The high prevalence of wild alleles of pfmdr1 N86 and pfmdr1 D1246 could be considered as an indicator for low susceptibility of P. falciparum isolates to mefloquine, amodiaquine and quinine[21, 3740]. On the other hand, previous studies have found increased sensitivity to the anti-malarials mefloquine and artemisinin in P. falciparum isolates with mutations in the pfmdr1 gene[41, 42]. However, a previous in vivo study in Thailand found that treatment failure with mefloquine is significantly associated with increased pfmdr1 copy number but not with the single point mutations[43].
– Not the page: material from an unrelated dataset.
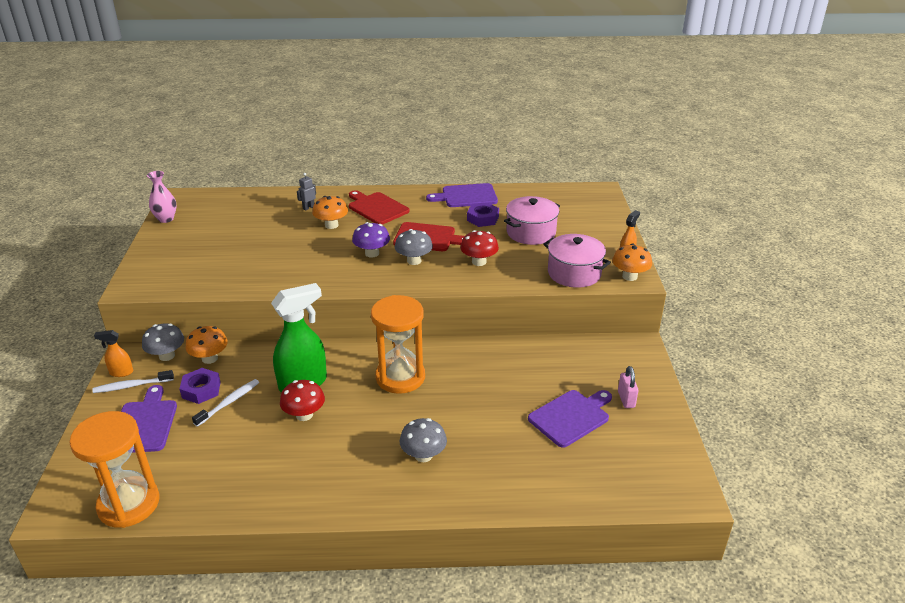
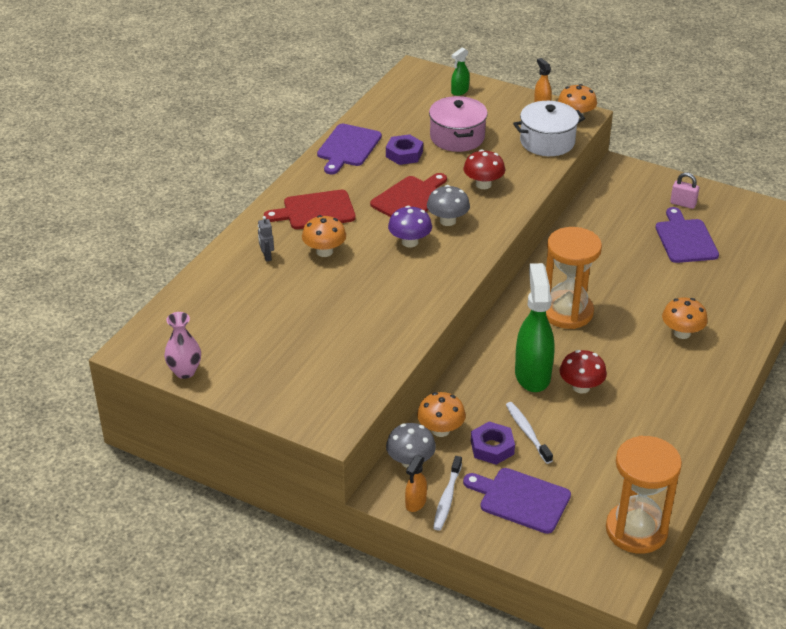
camera: 60 degrees left, 5 degrees up
grey mushroom [400,418,447,462] -> orange mushroom [662,297,708,339]
pink pot [543,234,611,288] -> white pot [513,101,585,156]
none -> green spray bottle [451,48,470,96]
The present study found a significant association between moderate-to-high parasitaemia and pfcrt point mutations at codons 76, 326 and 356. This is in agreement with previous studies in Tanzania, Sudan, Nigeria and Yemen[19, 44, 45]. However, studies from Sudan and Gabon showed no significant association between the pfcrt point mutations and severity of malaria[46, 47]. Moreover, a recent study in the Yemen found higher frequency of pfcrt K76T mutation in P. falciparum isolates from patients aged > 10 years as compared to younger individuals[19]. On the other hand, a previous study among Nigerian children aged ≤ 12 years with acute uncomplicated P. falciparum malaria showed that the association between the presence of both mutant pfcrt T76 and pfmdr1 Y86 alleles with in vivo anti-malarial drug resistance was age dependent[38]. However, the present study found no significant association between gene point mutations and age of patients. Most of the positive samples in this study were from adult patients aged 22–40 years, and this limited range of age may constraint examining such association.

Conclusions

The high prevalence of mutation at codon 76 of the pfcrt gene (pfcrt K76T) is a key indicator of P. falciparum CQ resistance spread in Peninsular Malaysia. A further study to examine the implemented malaria drug policy using PCR-corrected anti-malarial drug efficacy trail in large sample set nationally is recommended. Continuous molecular surveillance using pfcrt and pfmdr1 genes as molecular markers of chloroquine resistance are highly recommended in both East and West Malaysia, for monitoring the efficacy of chloroquine in Peninsular Malaysia and for the re-emergence of wild-type of P. falciparum in East Malaysia (Sarawak and Sabah).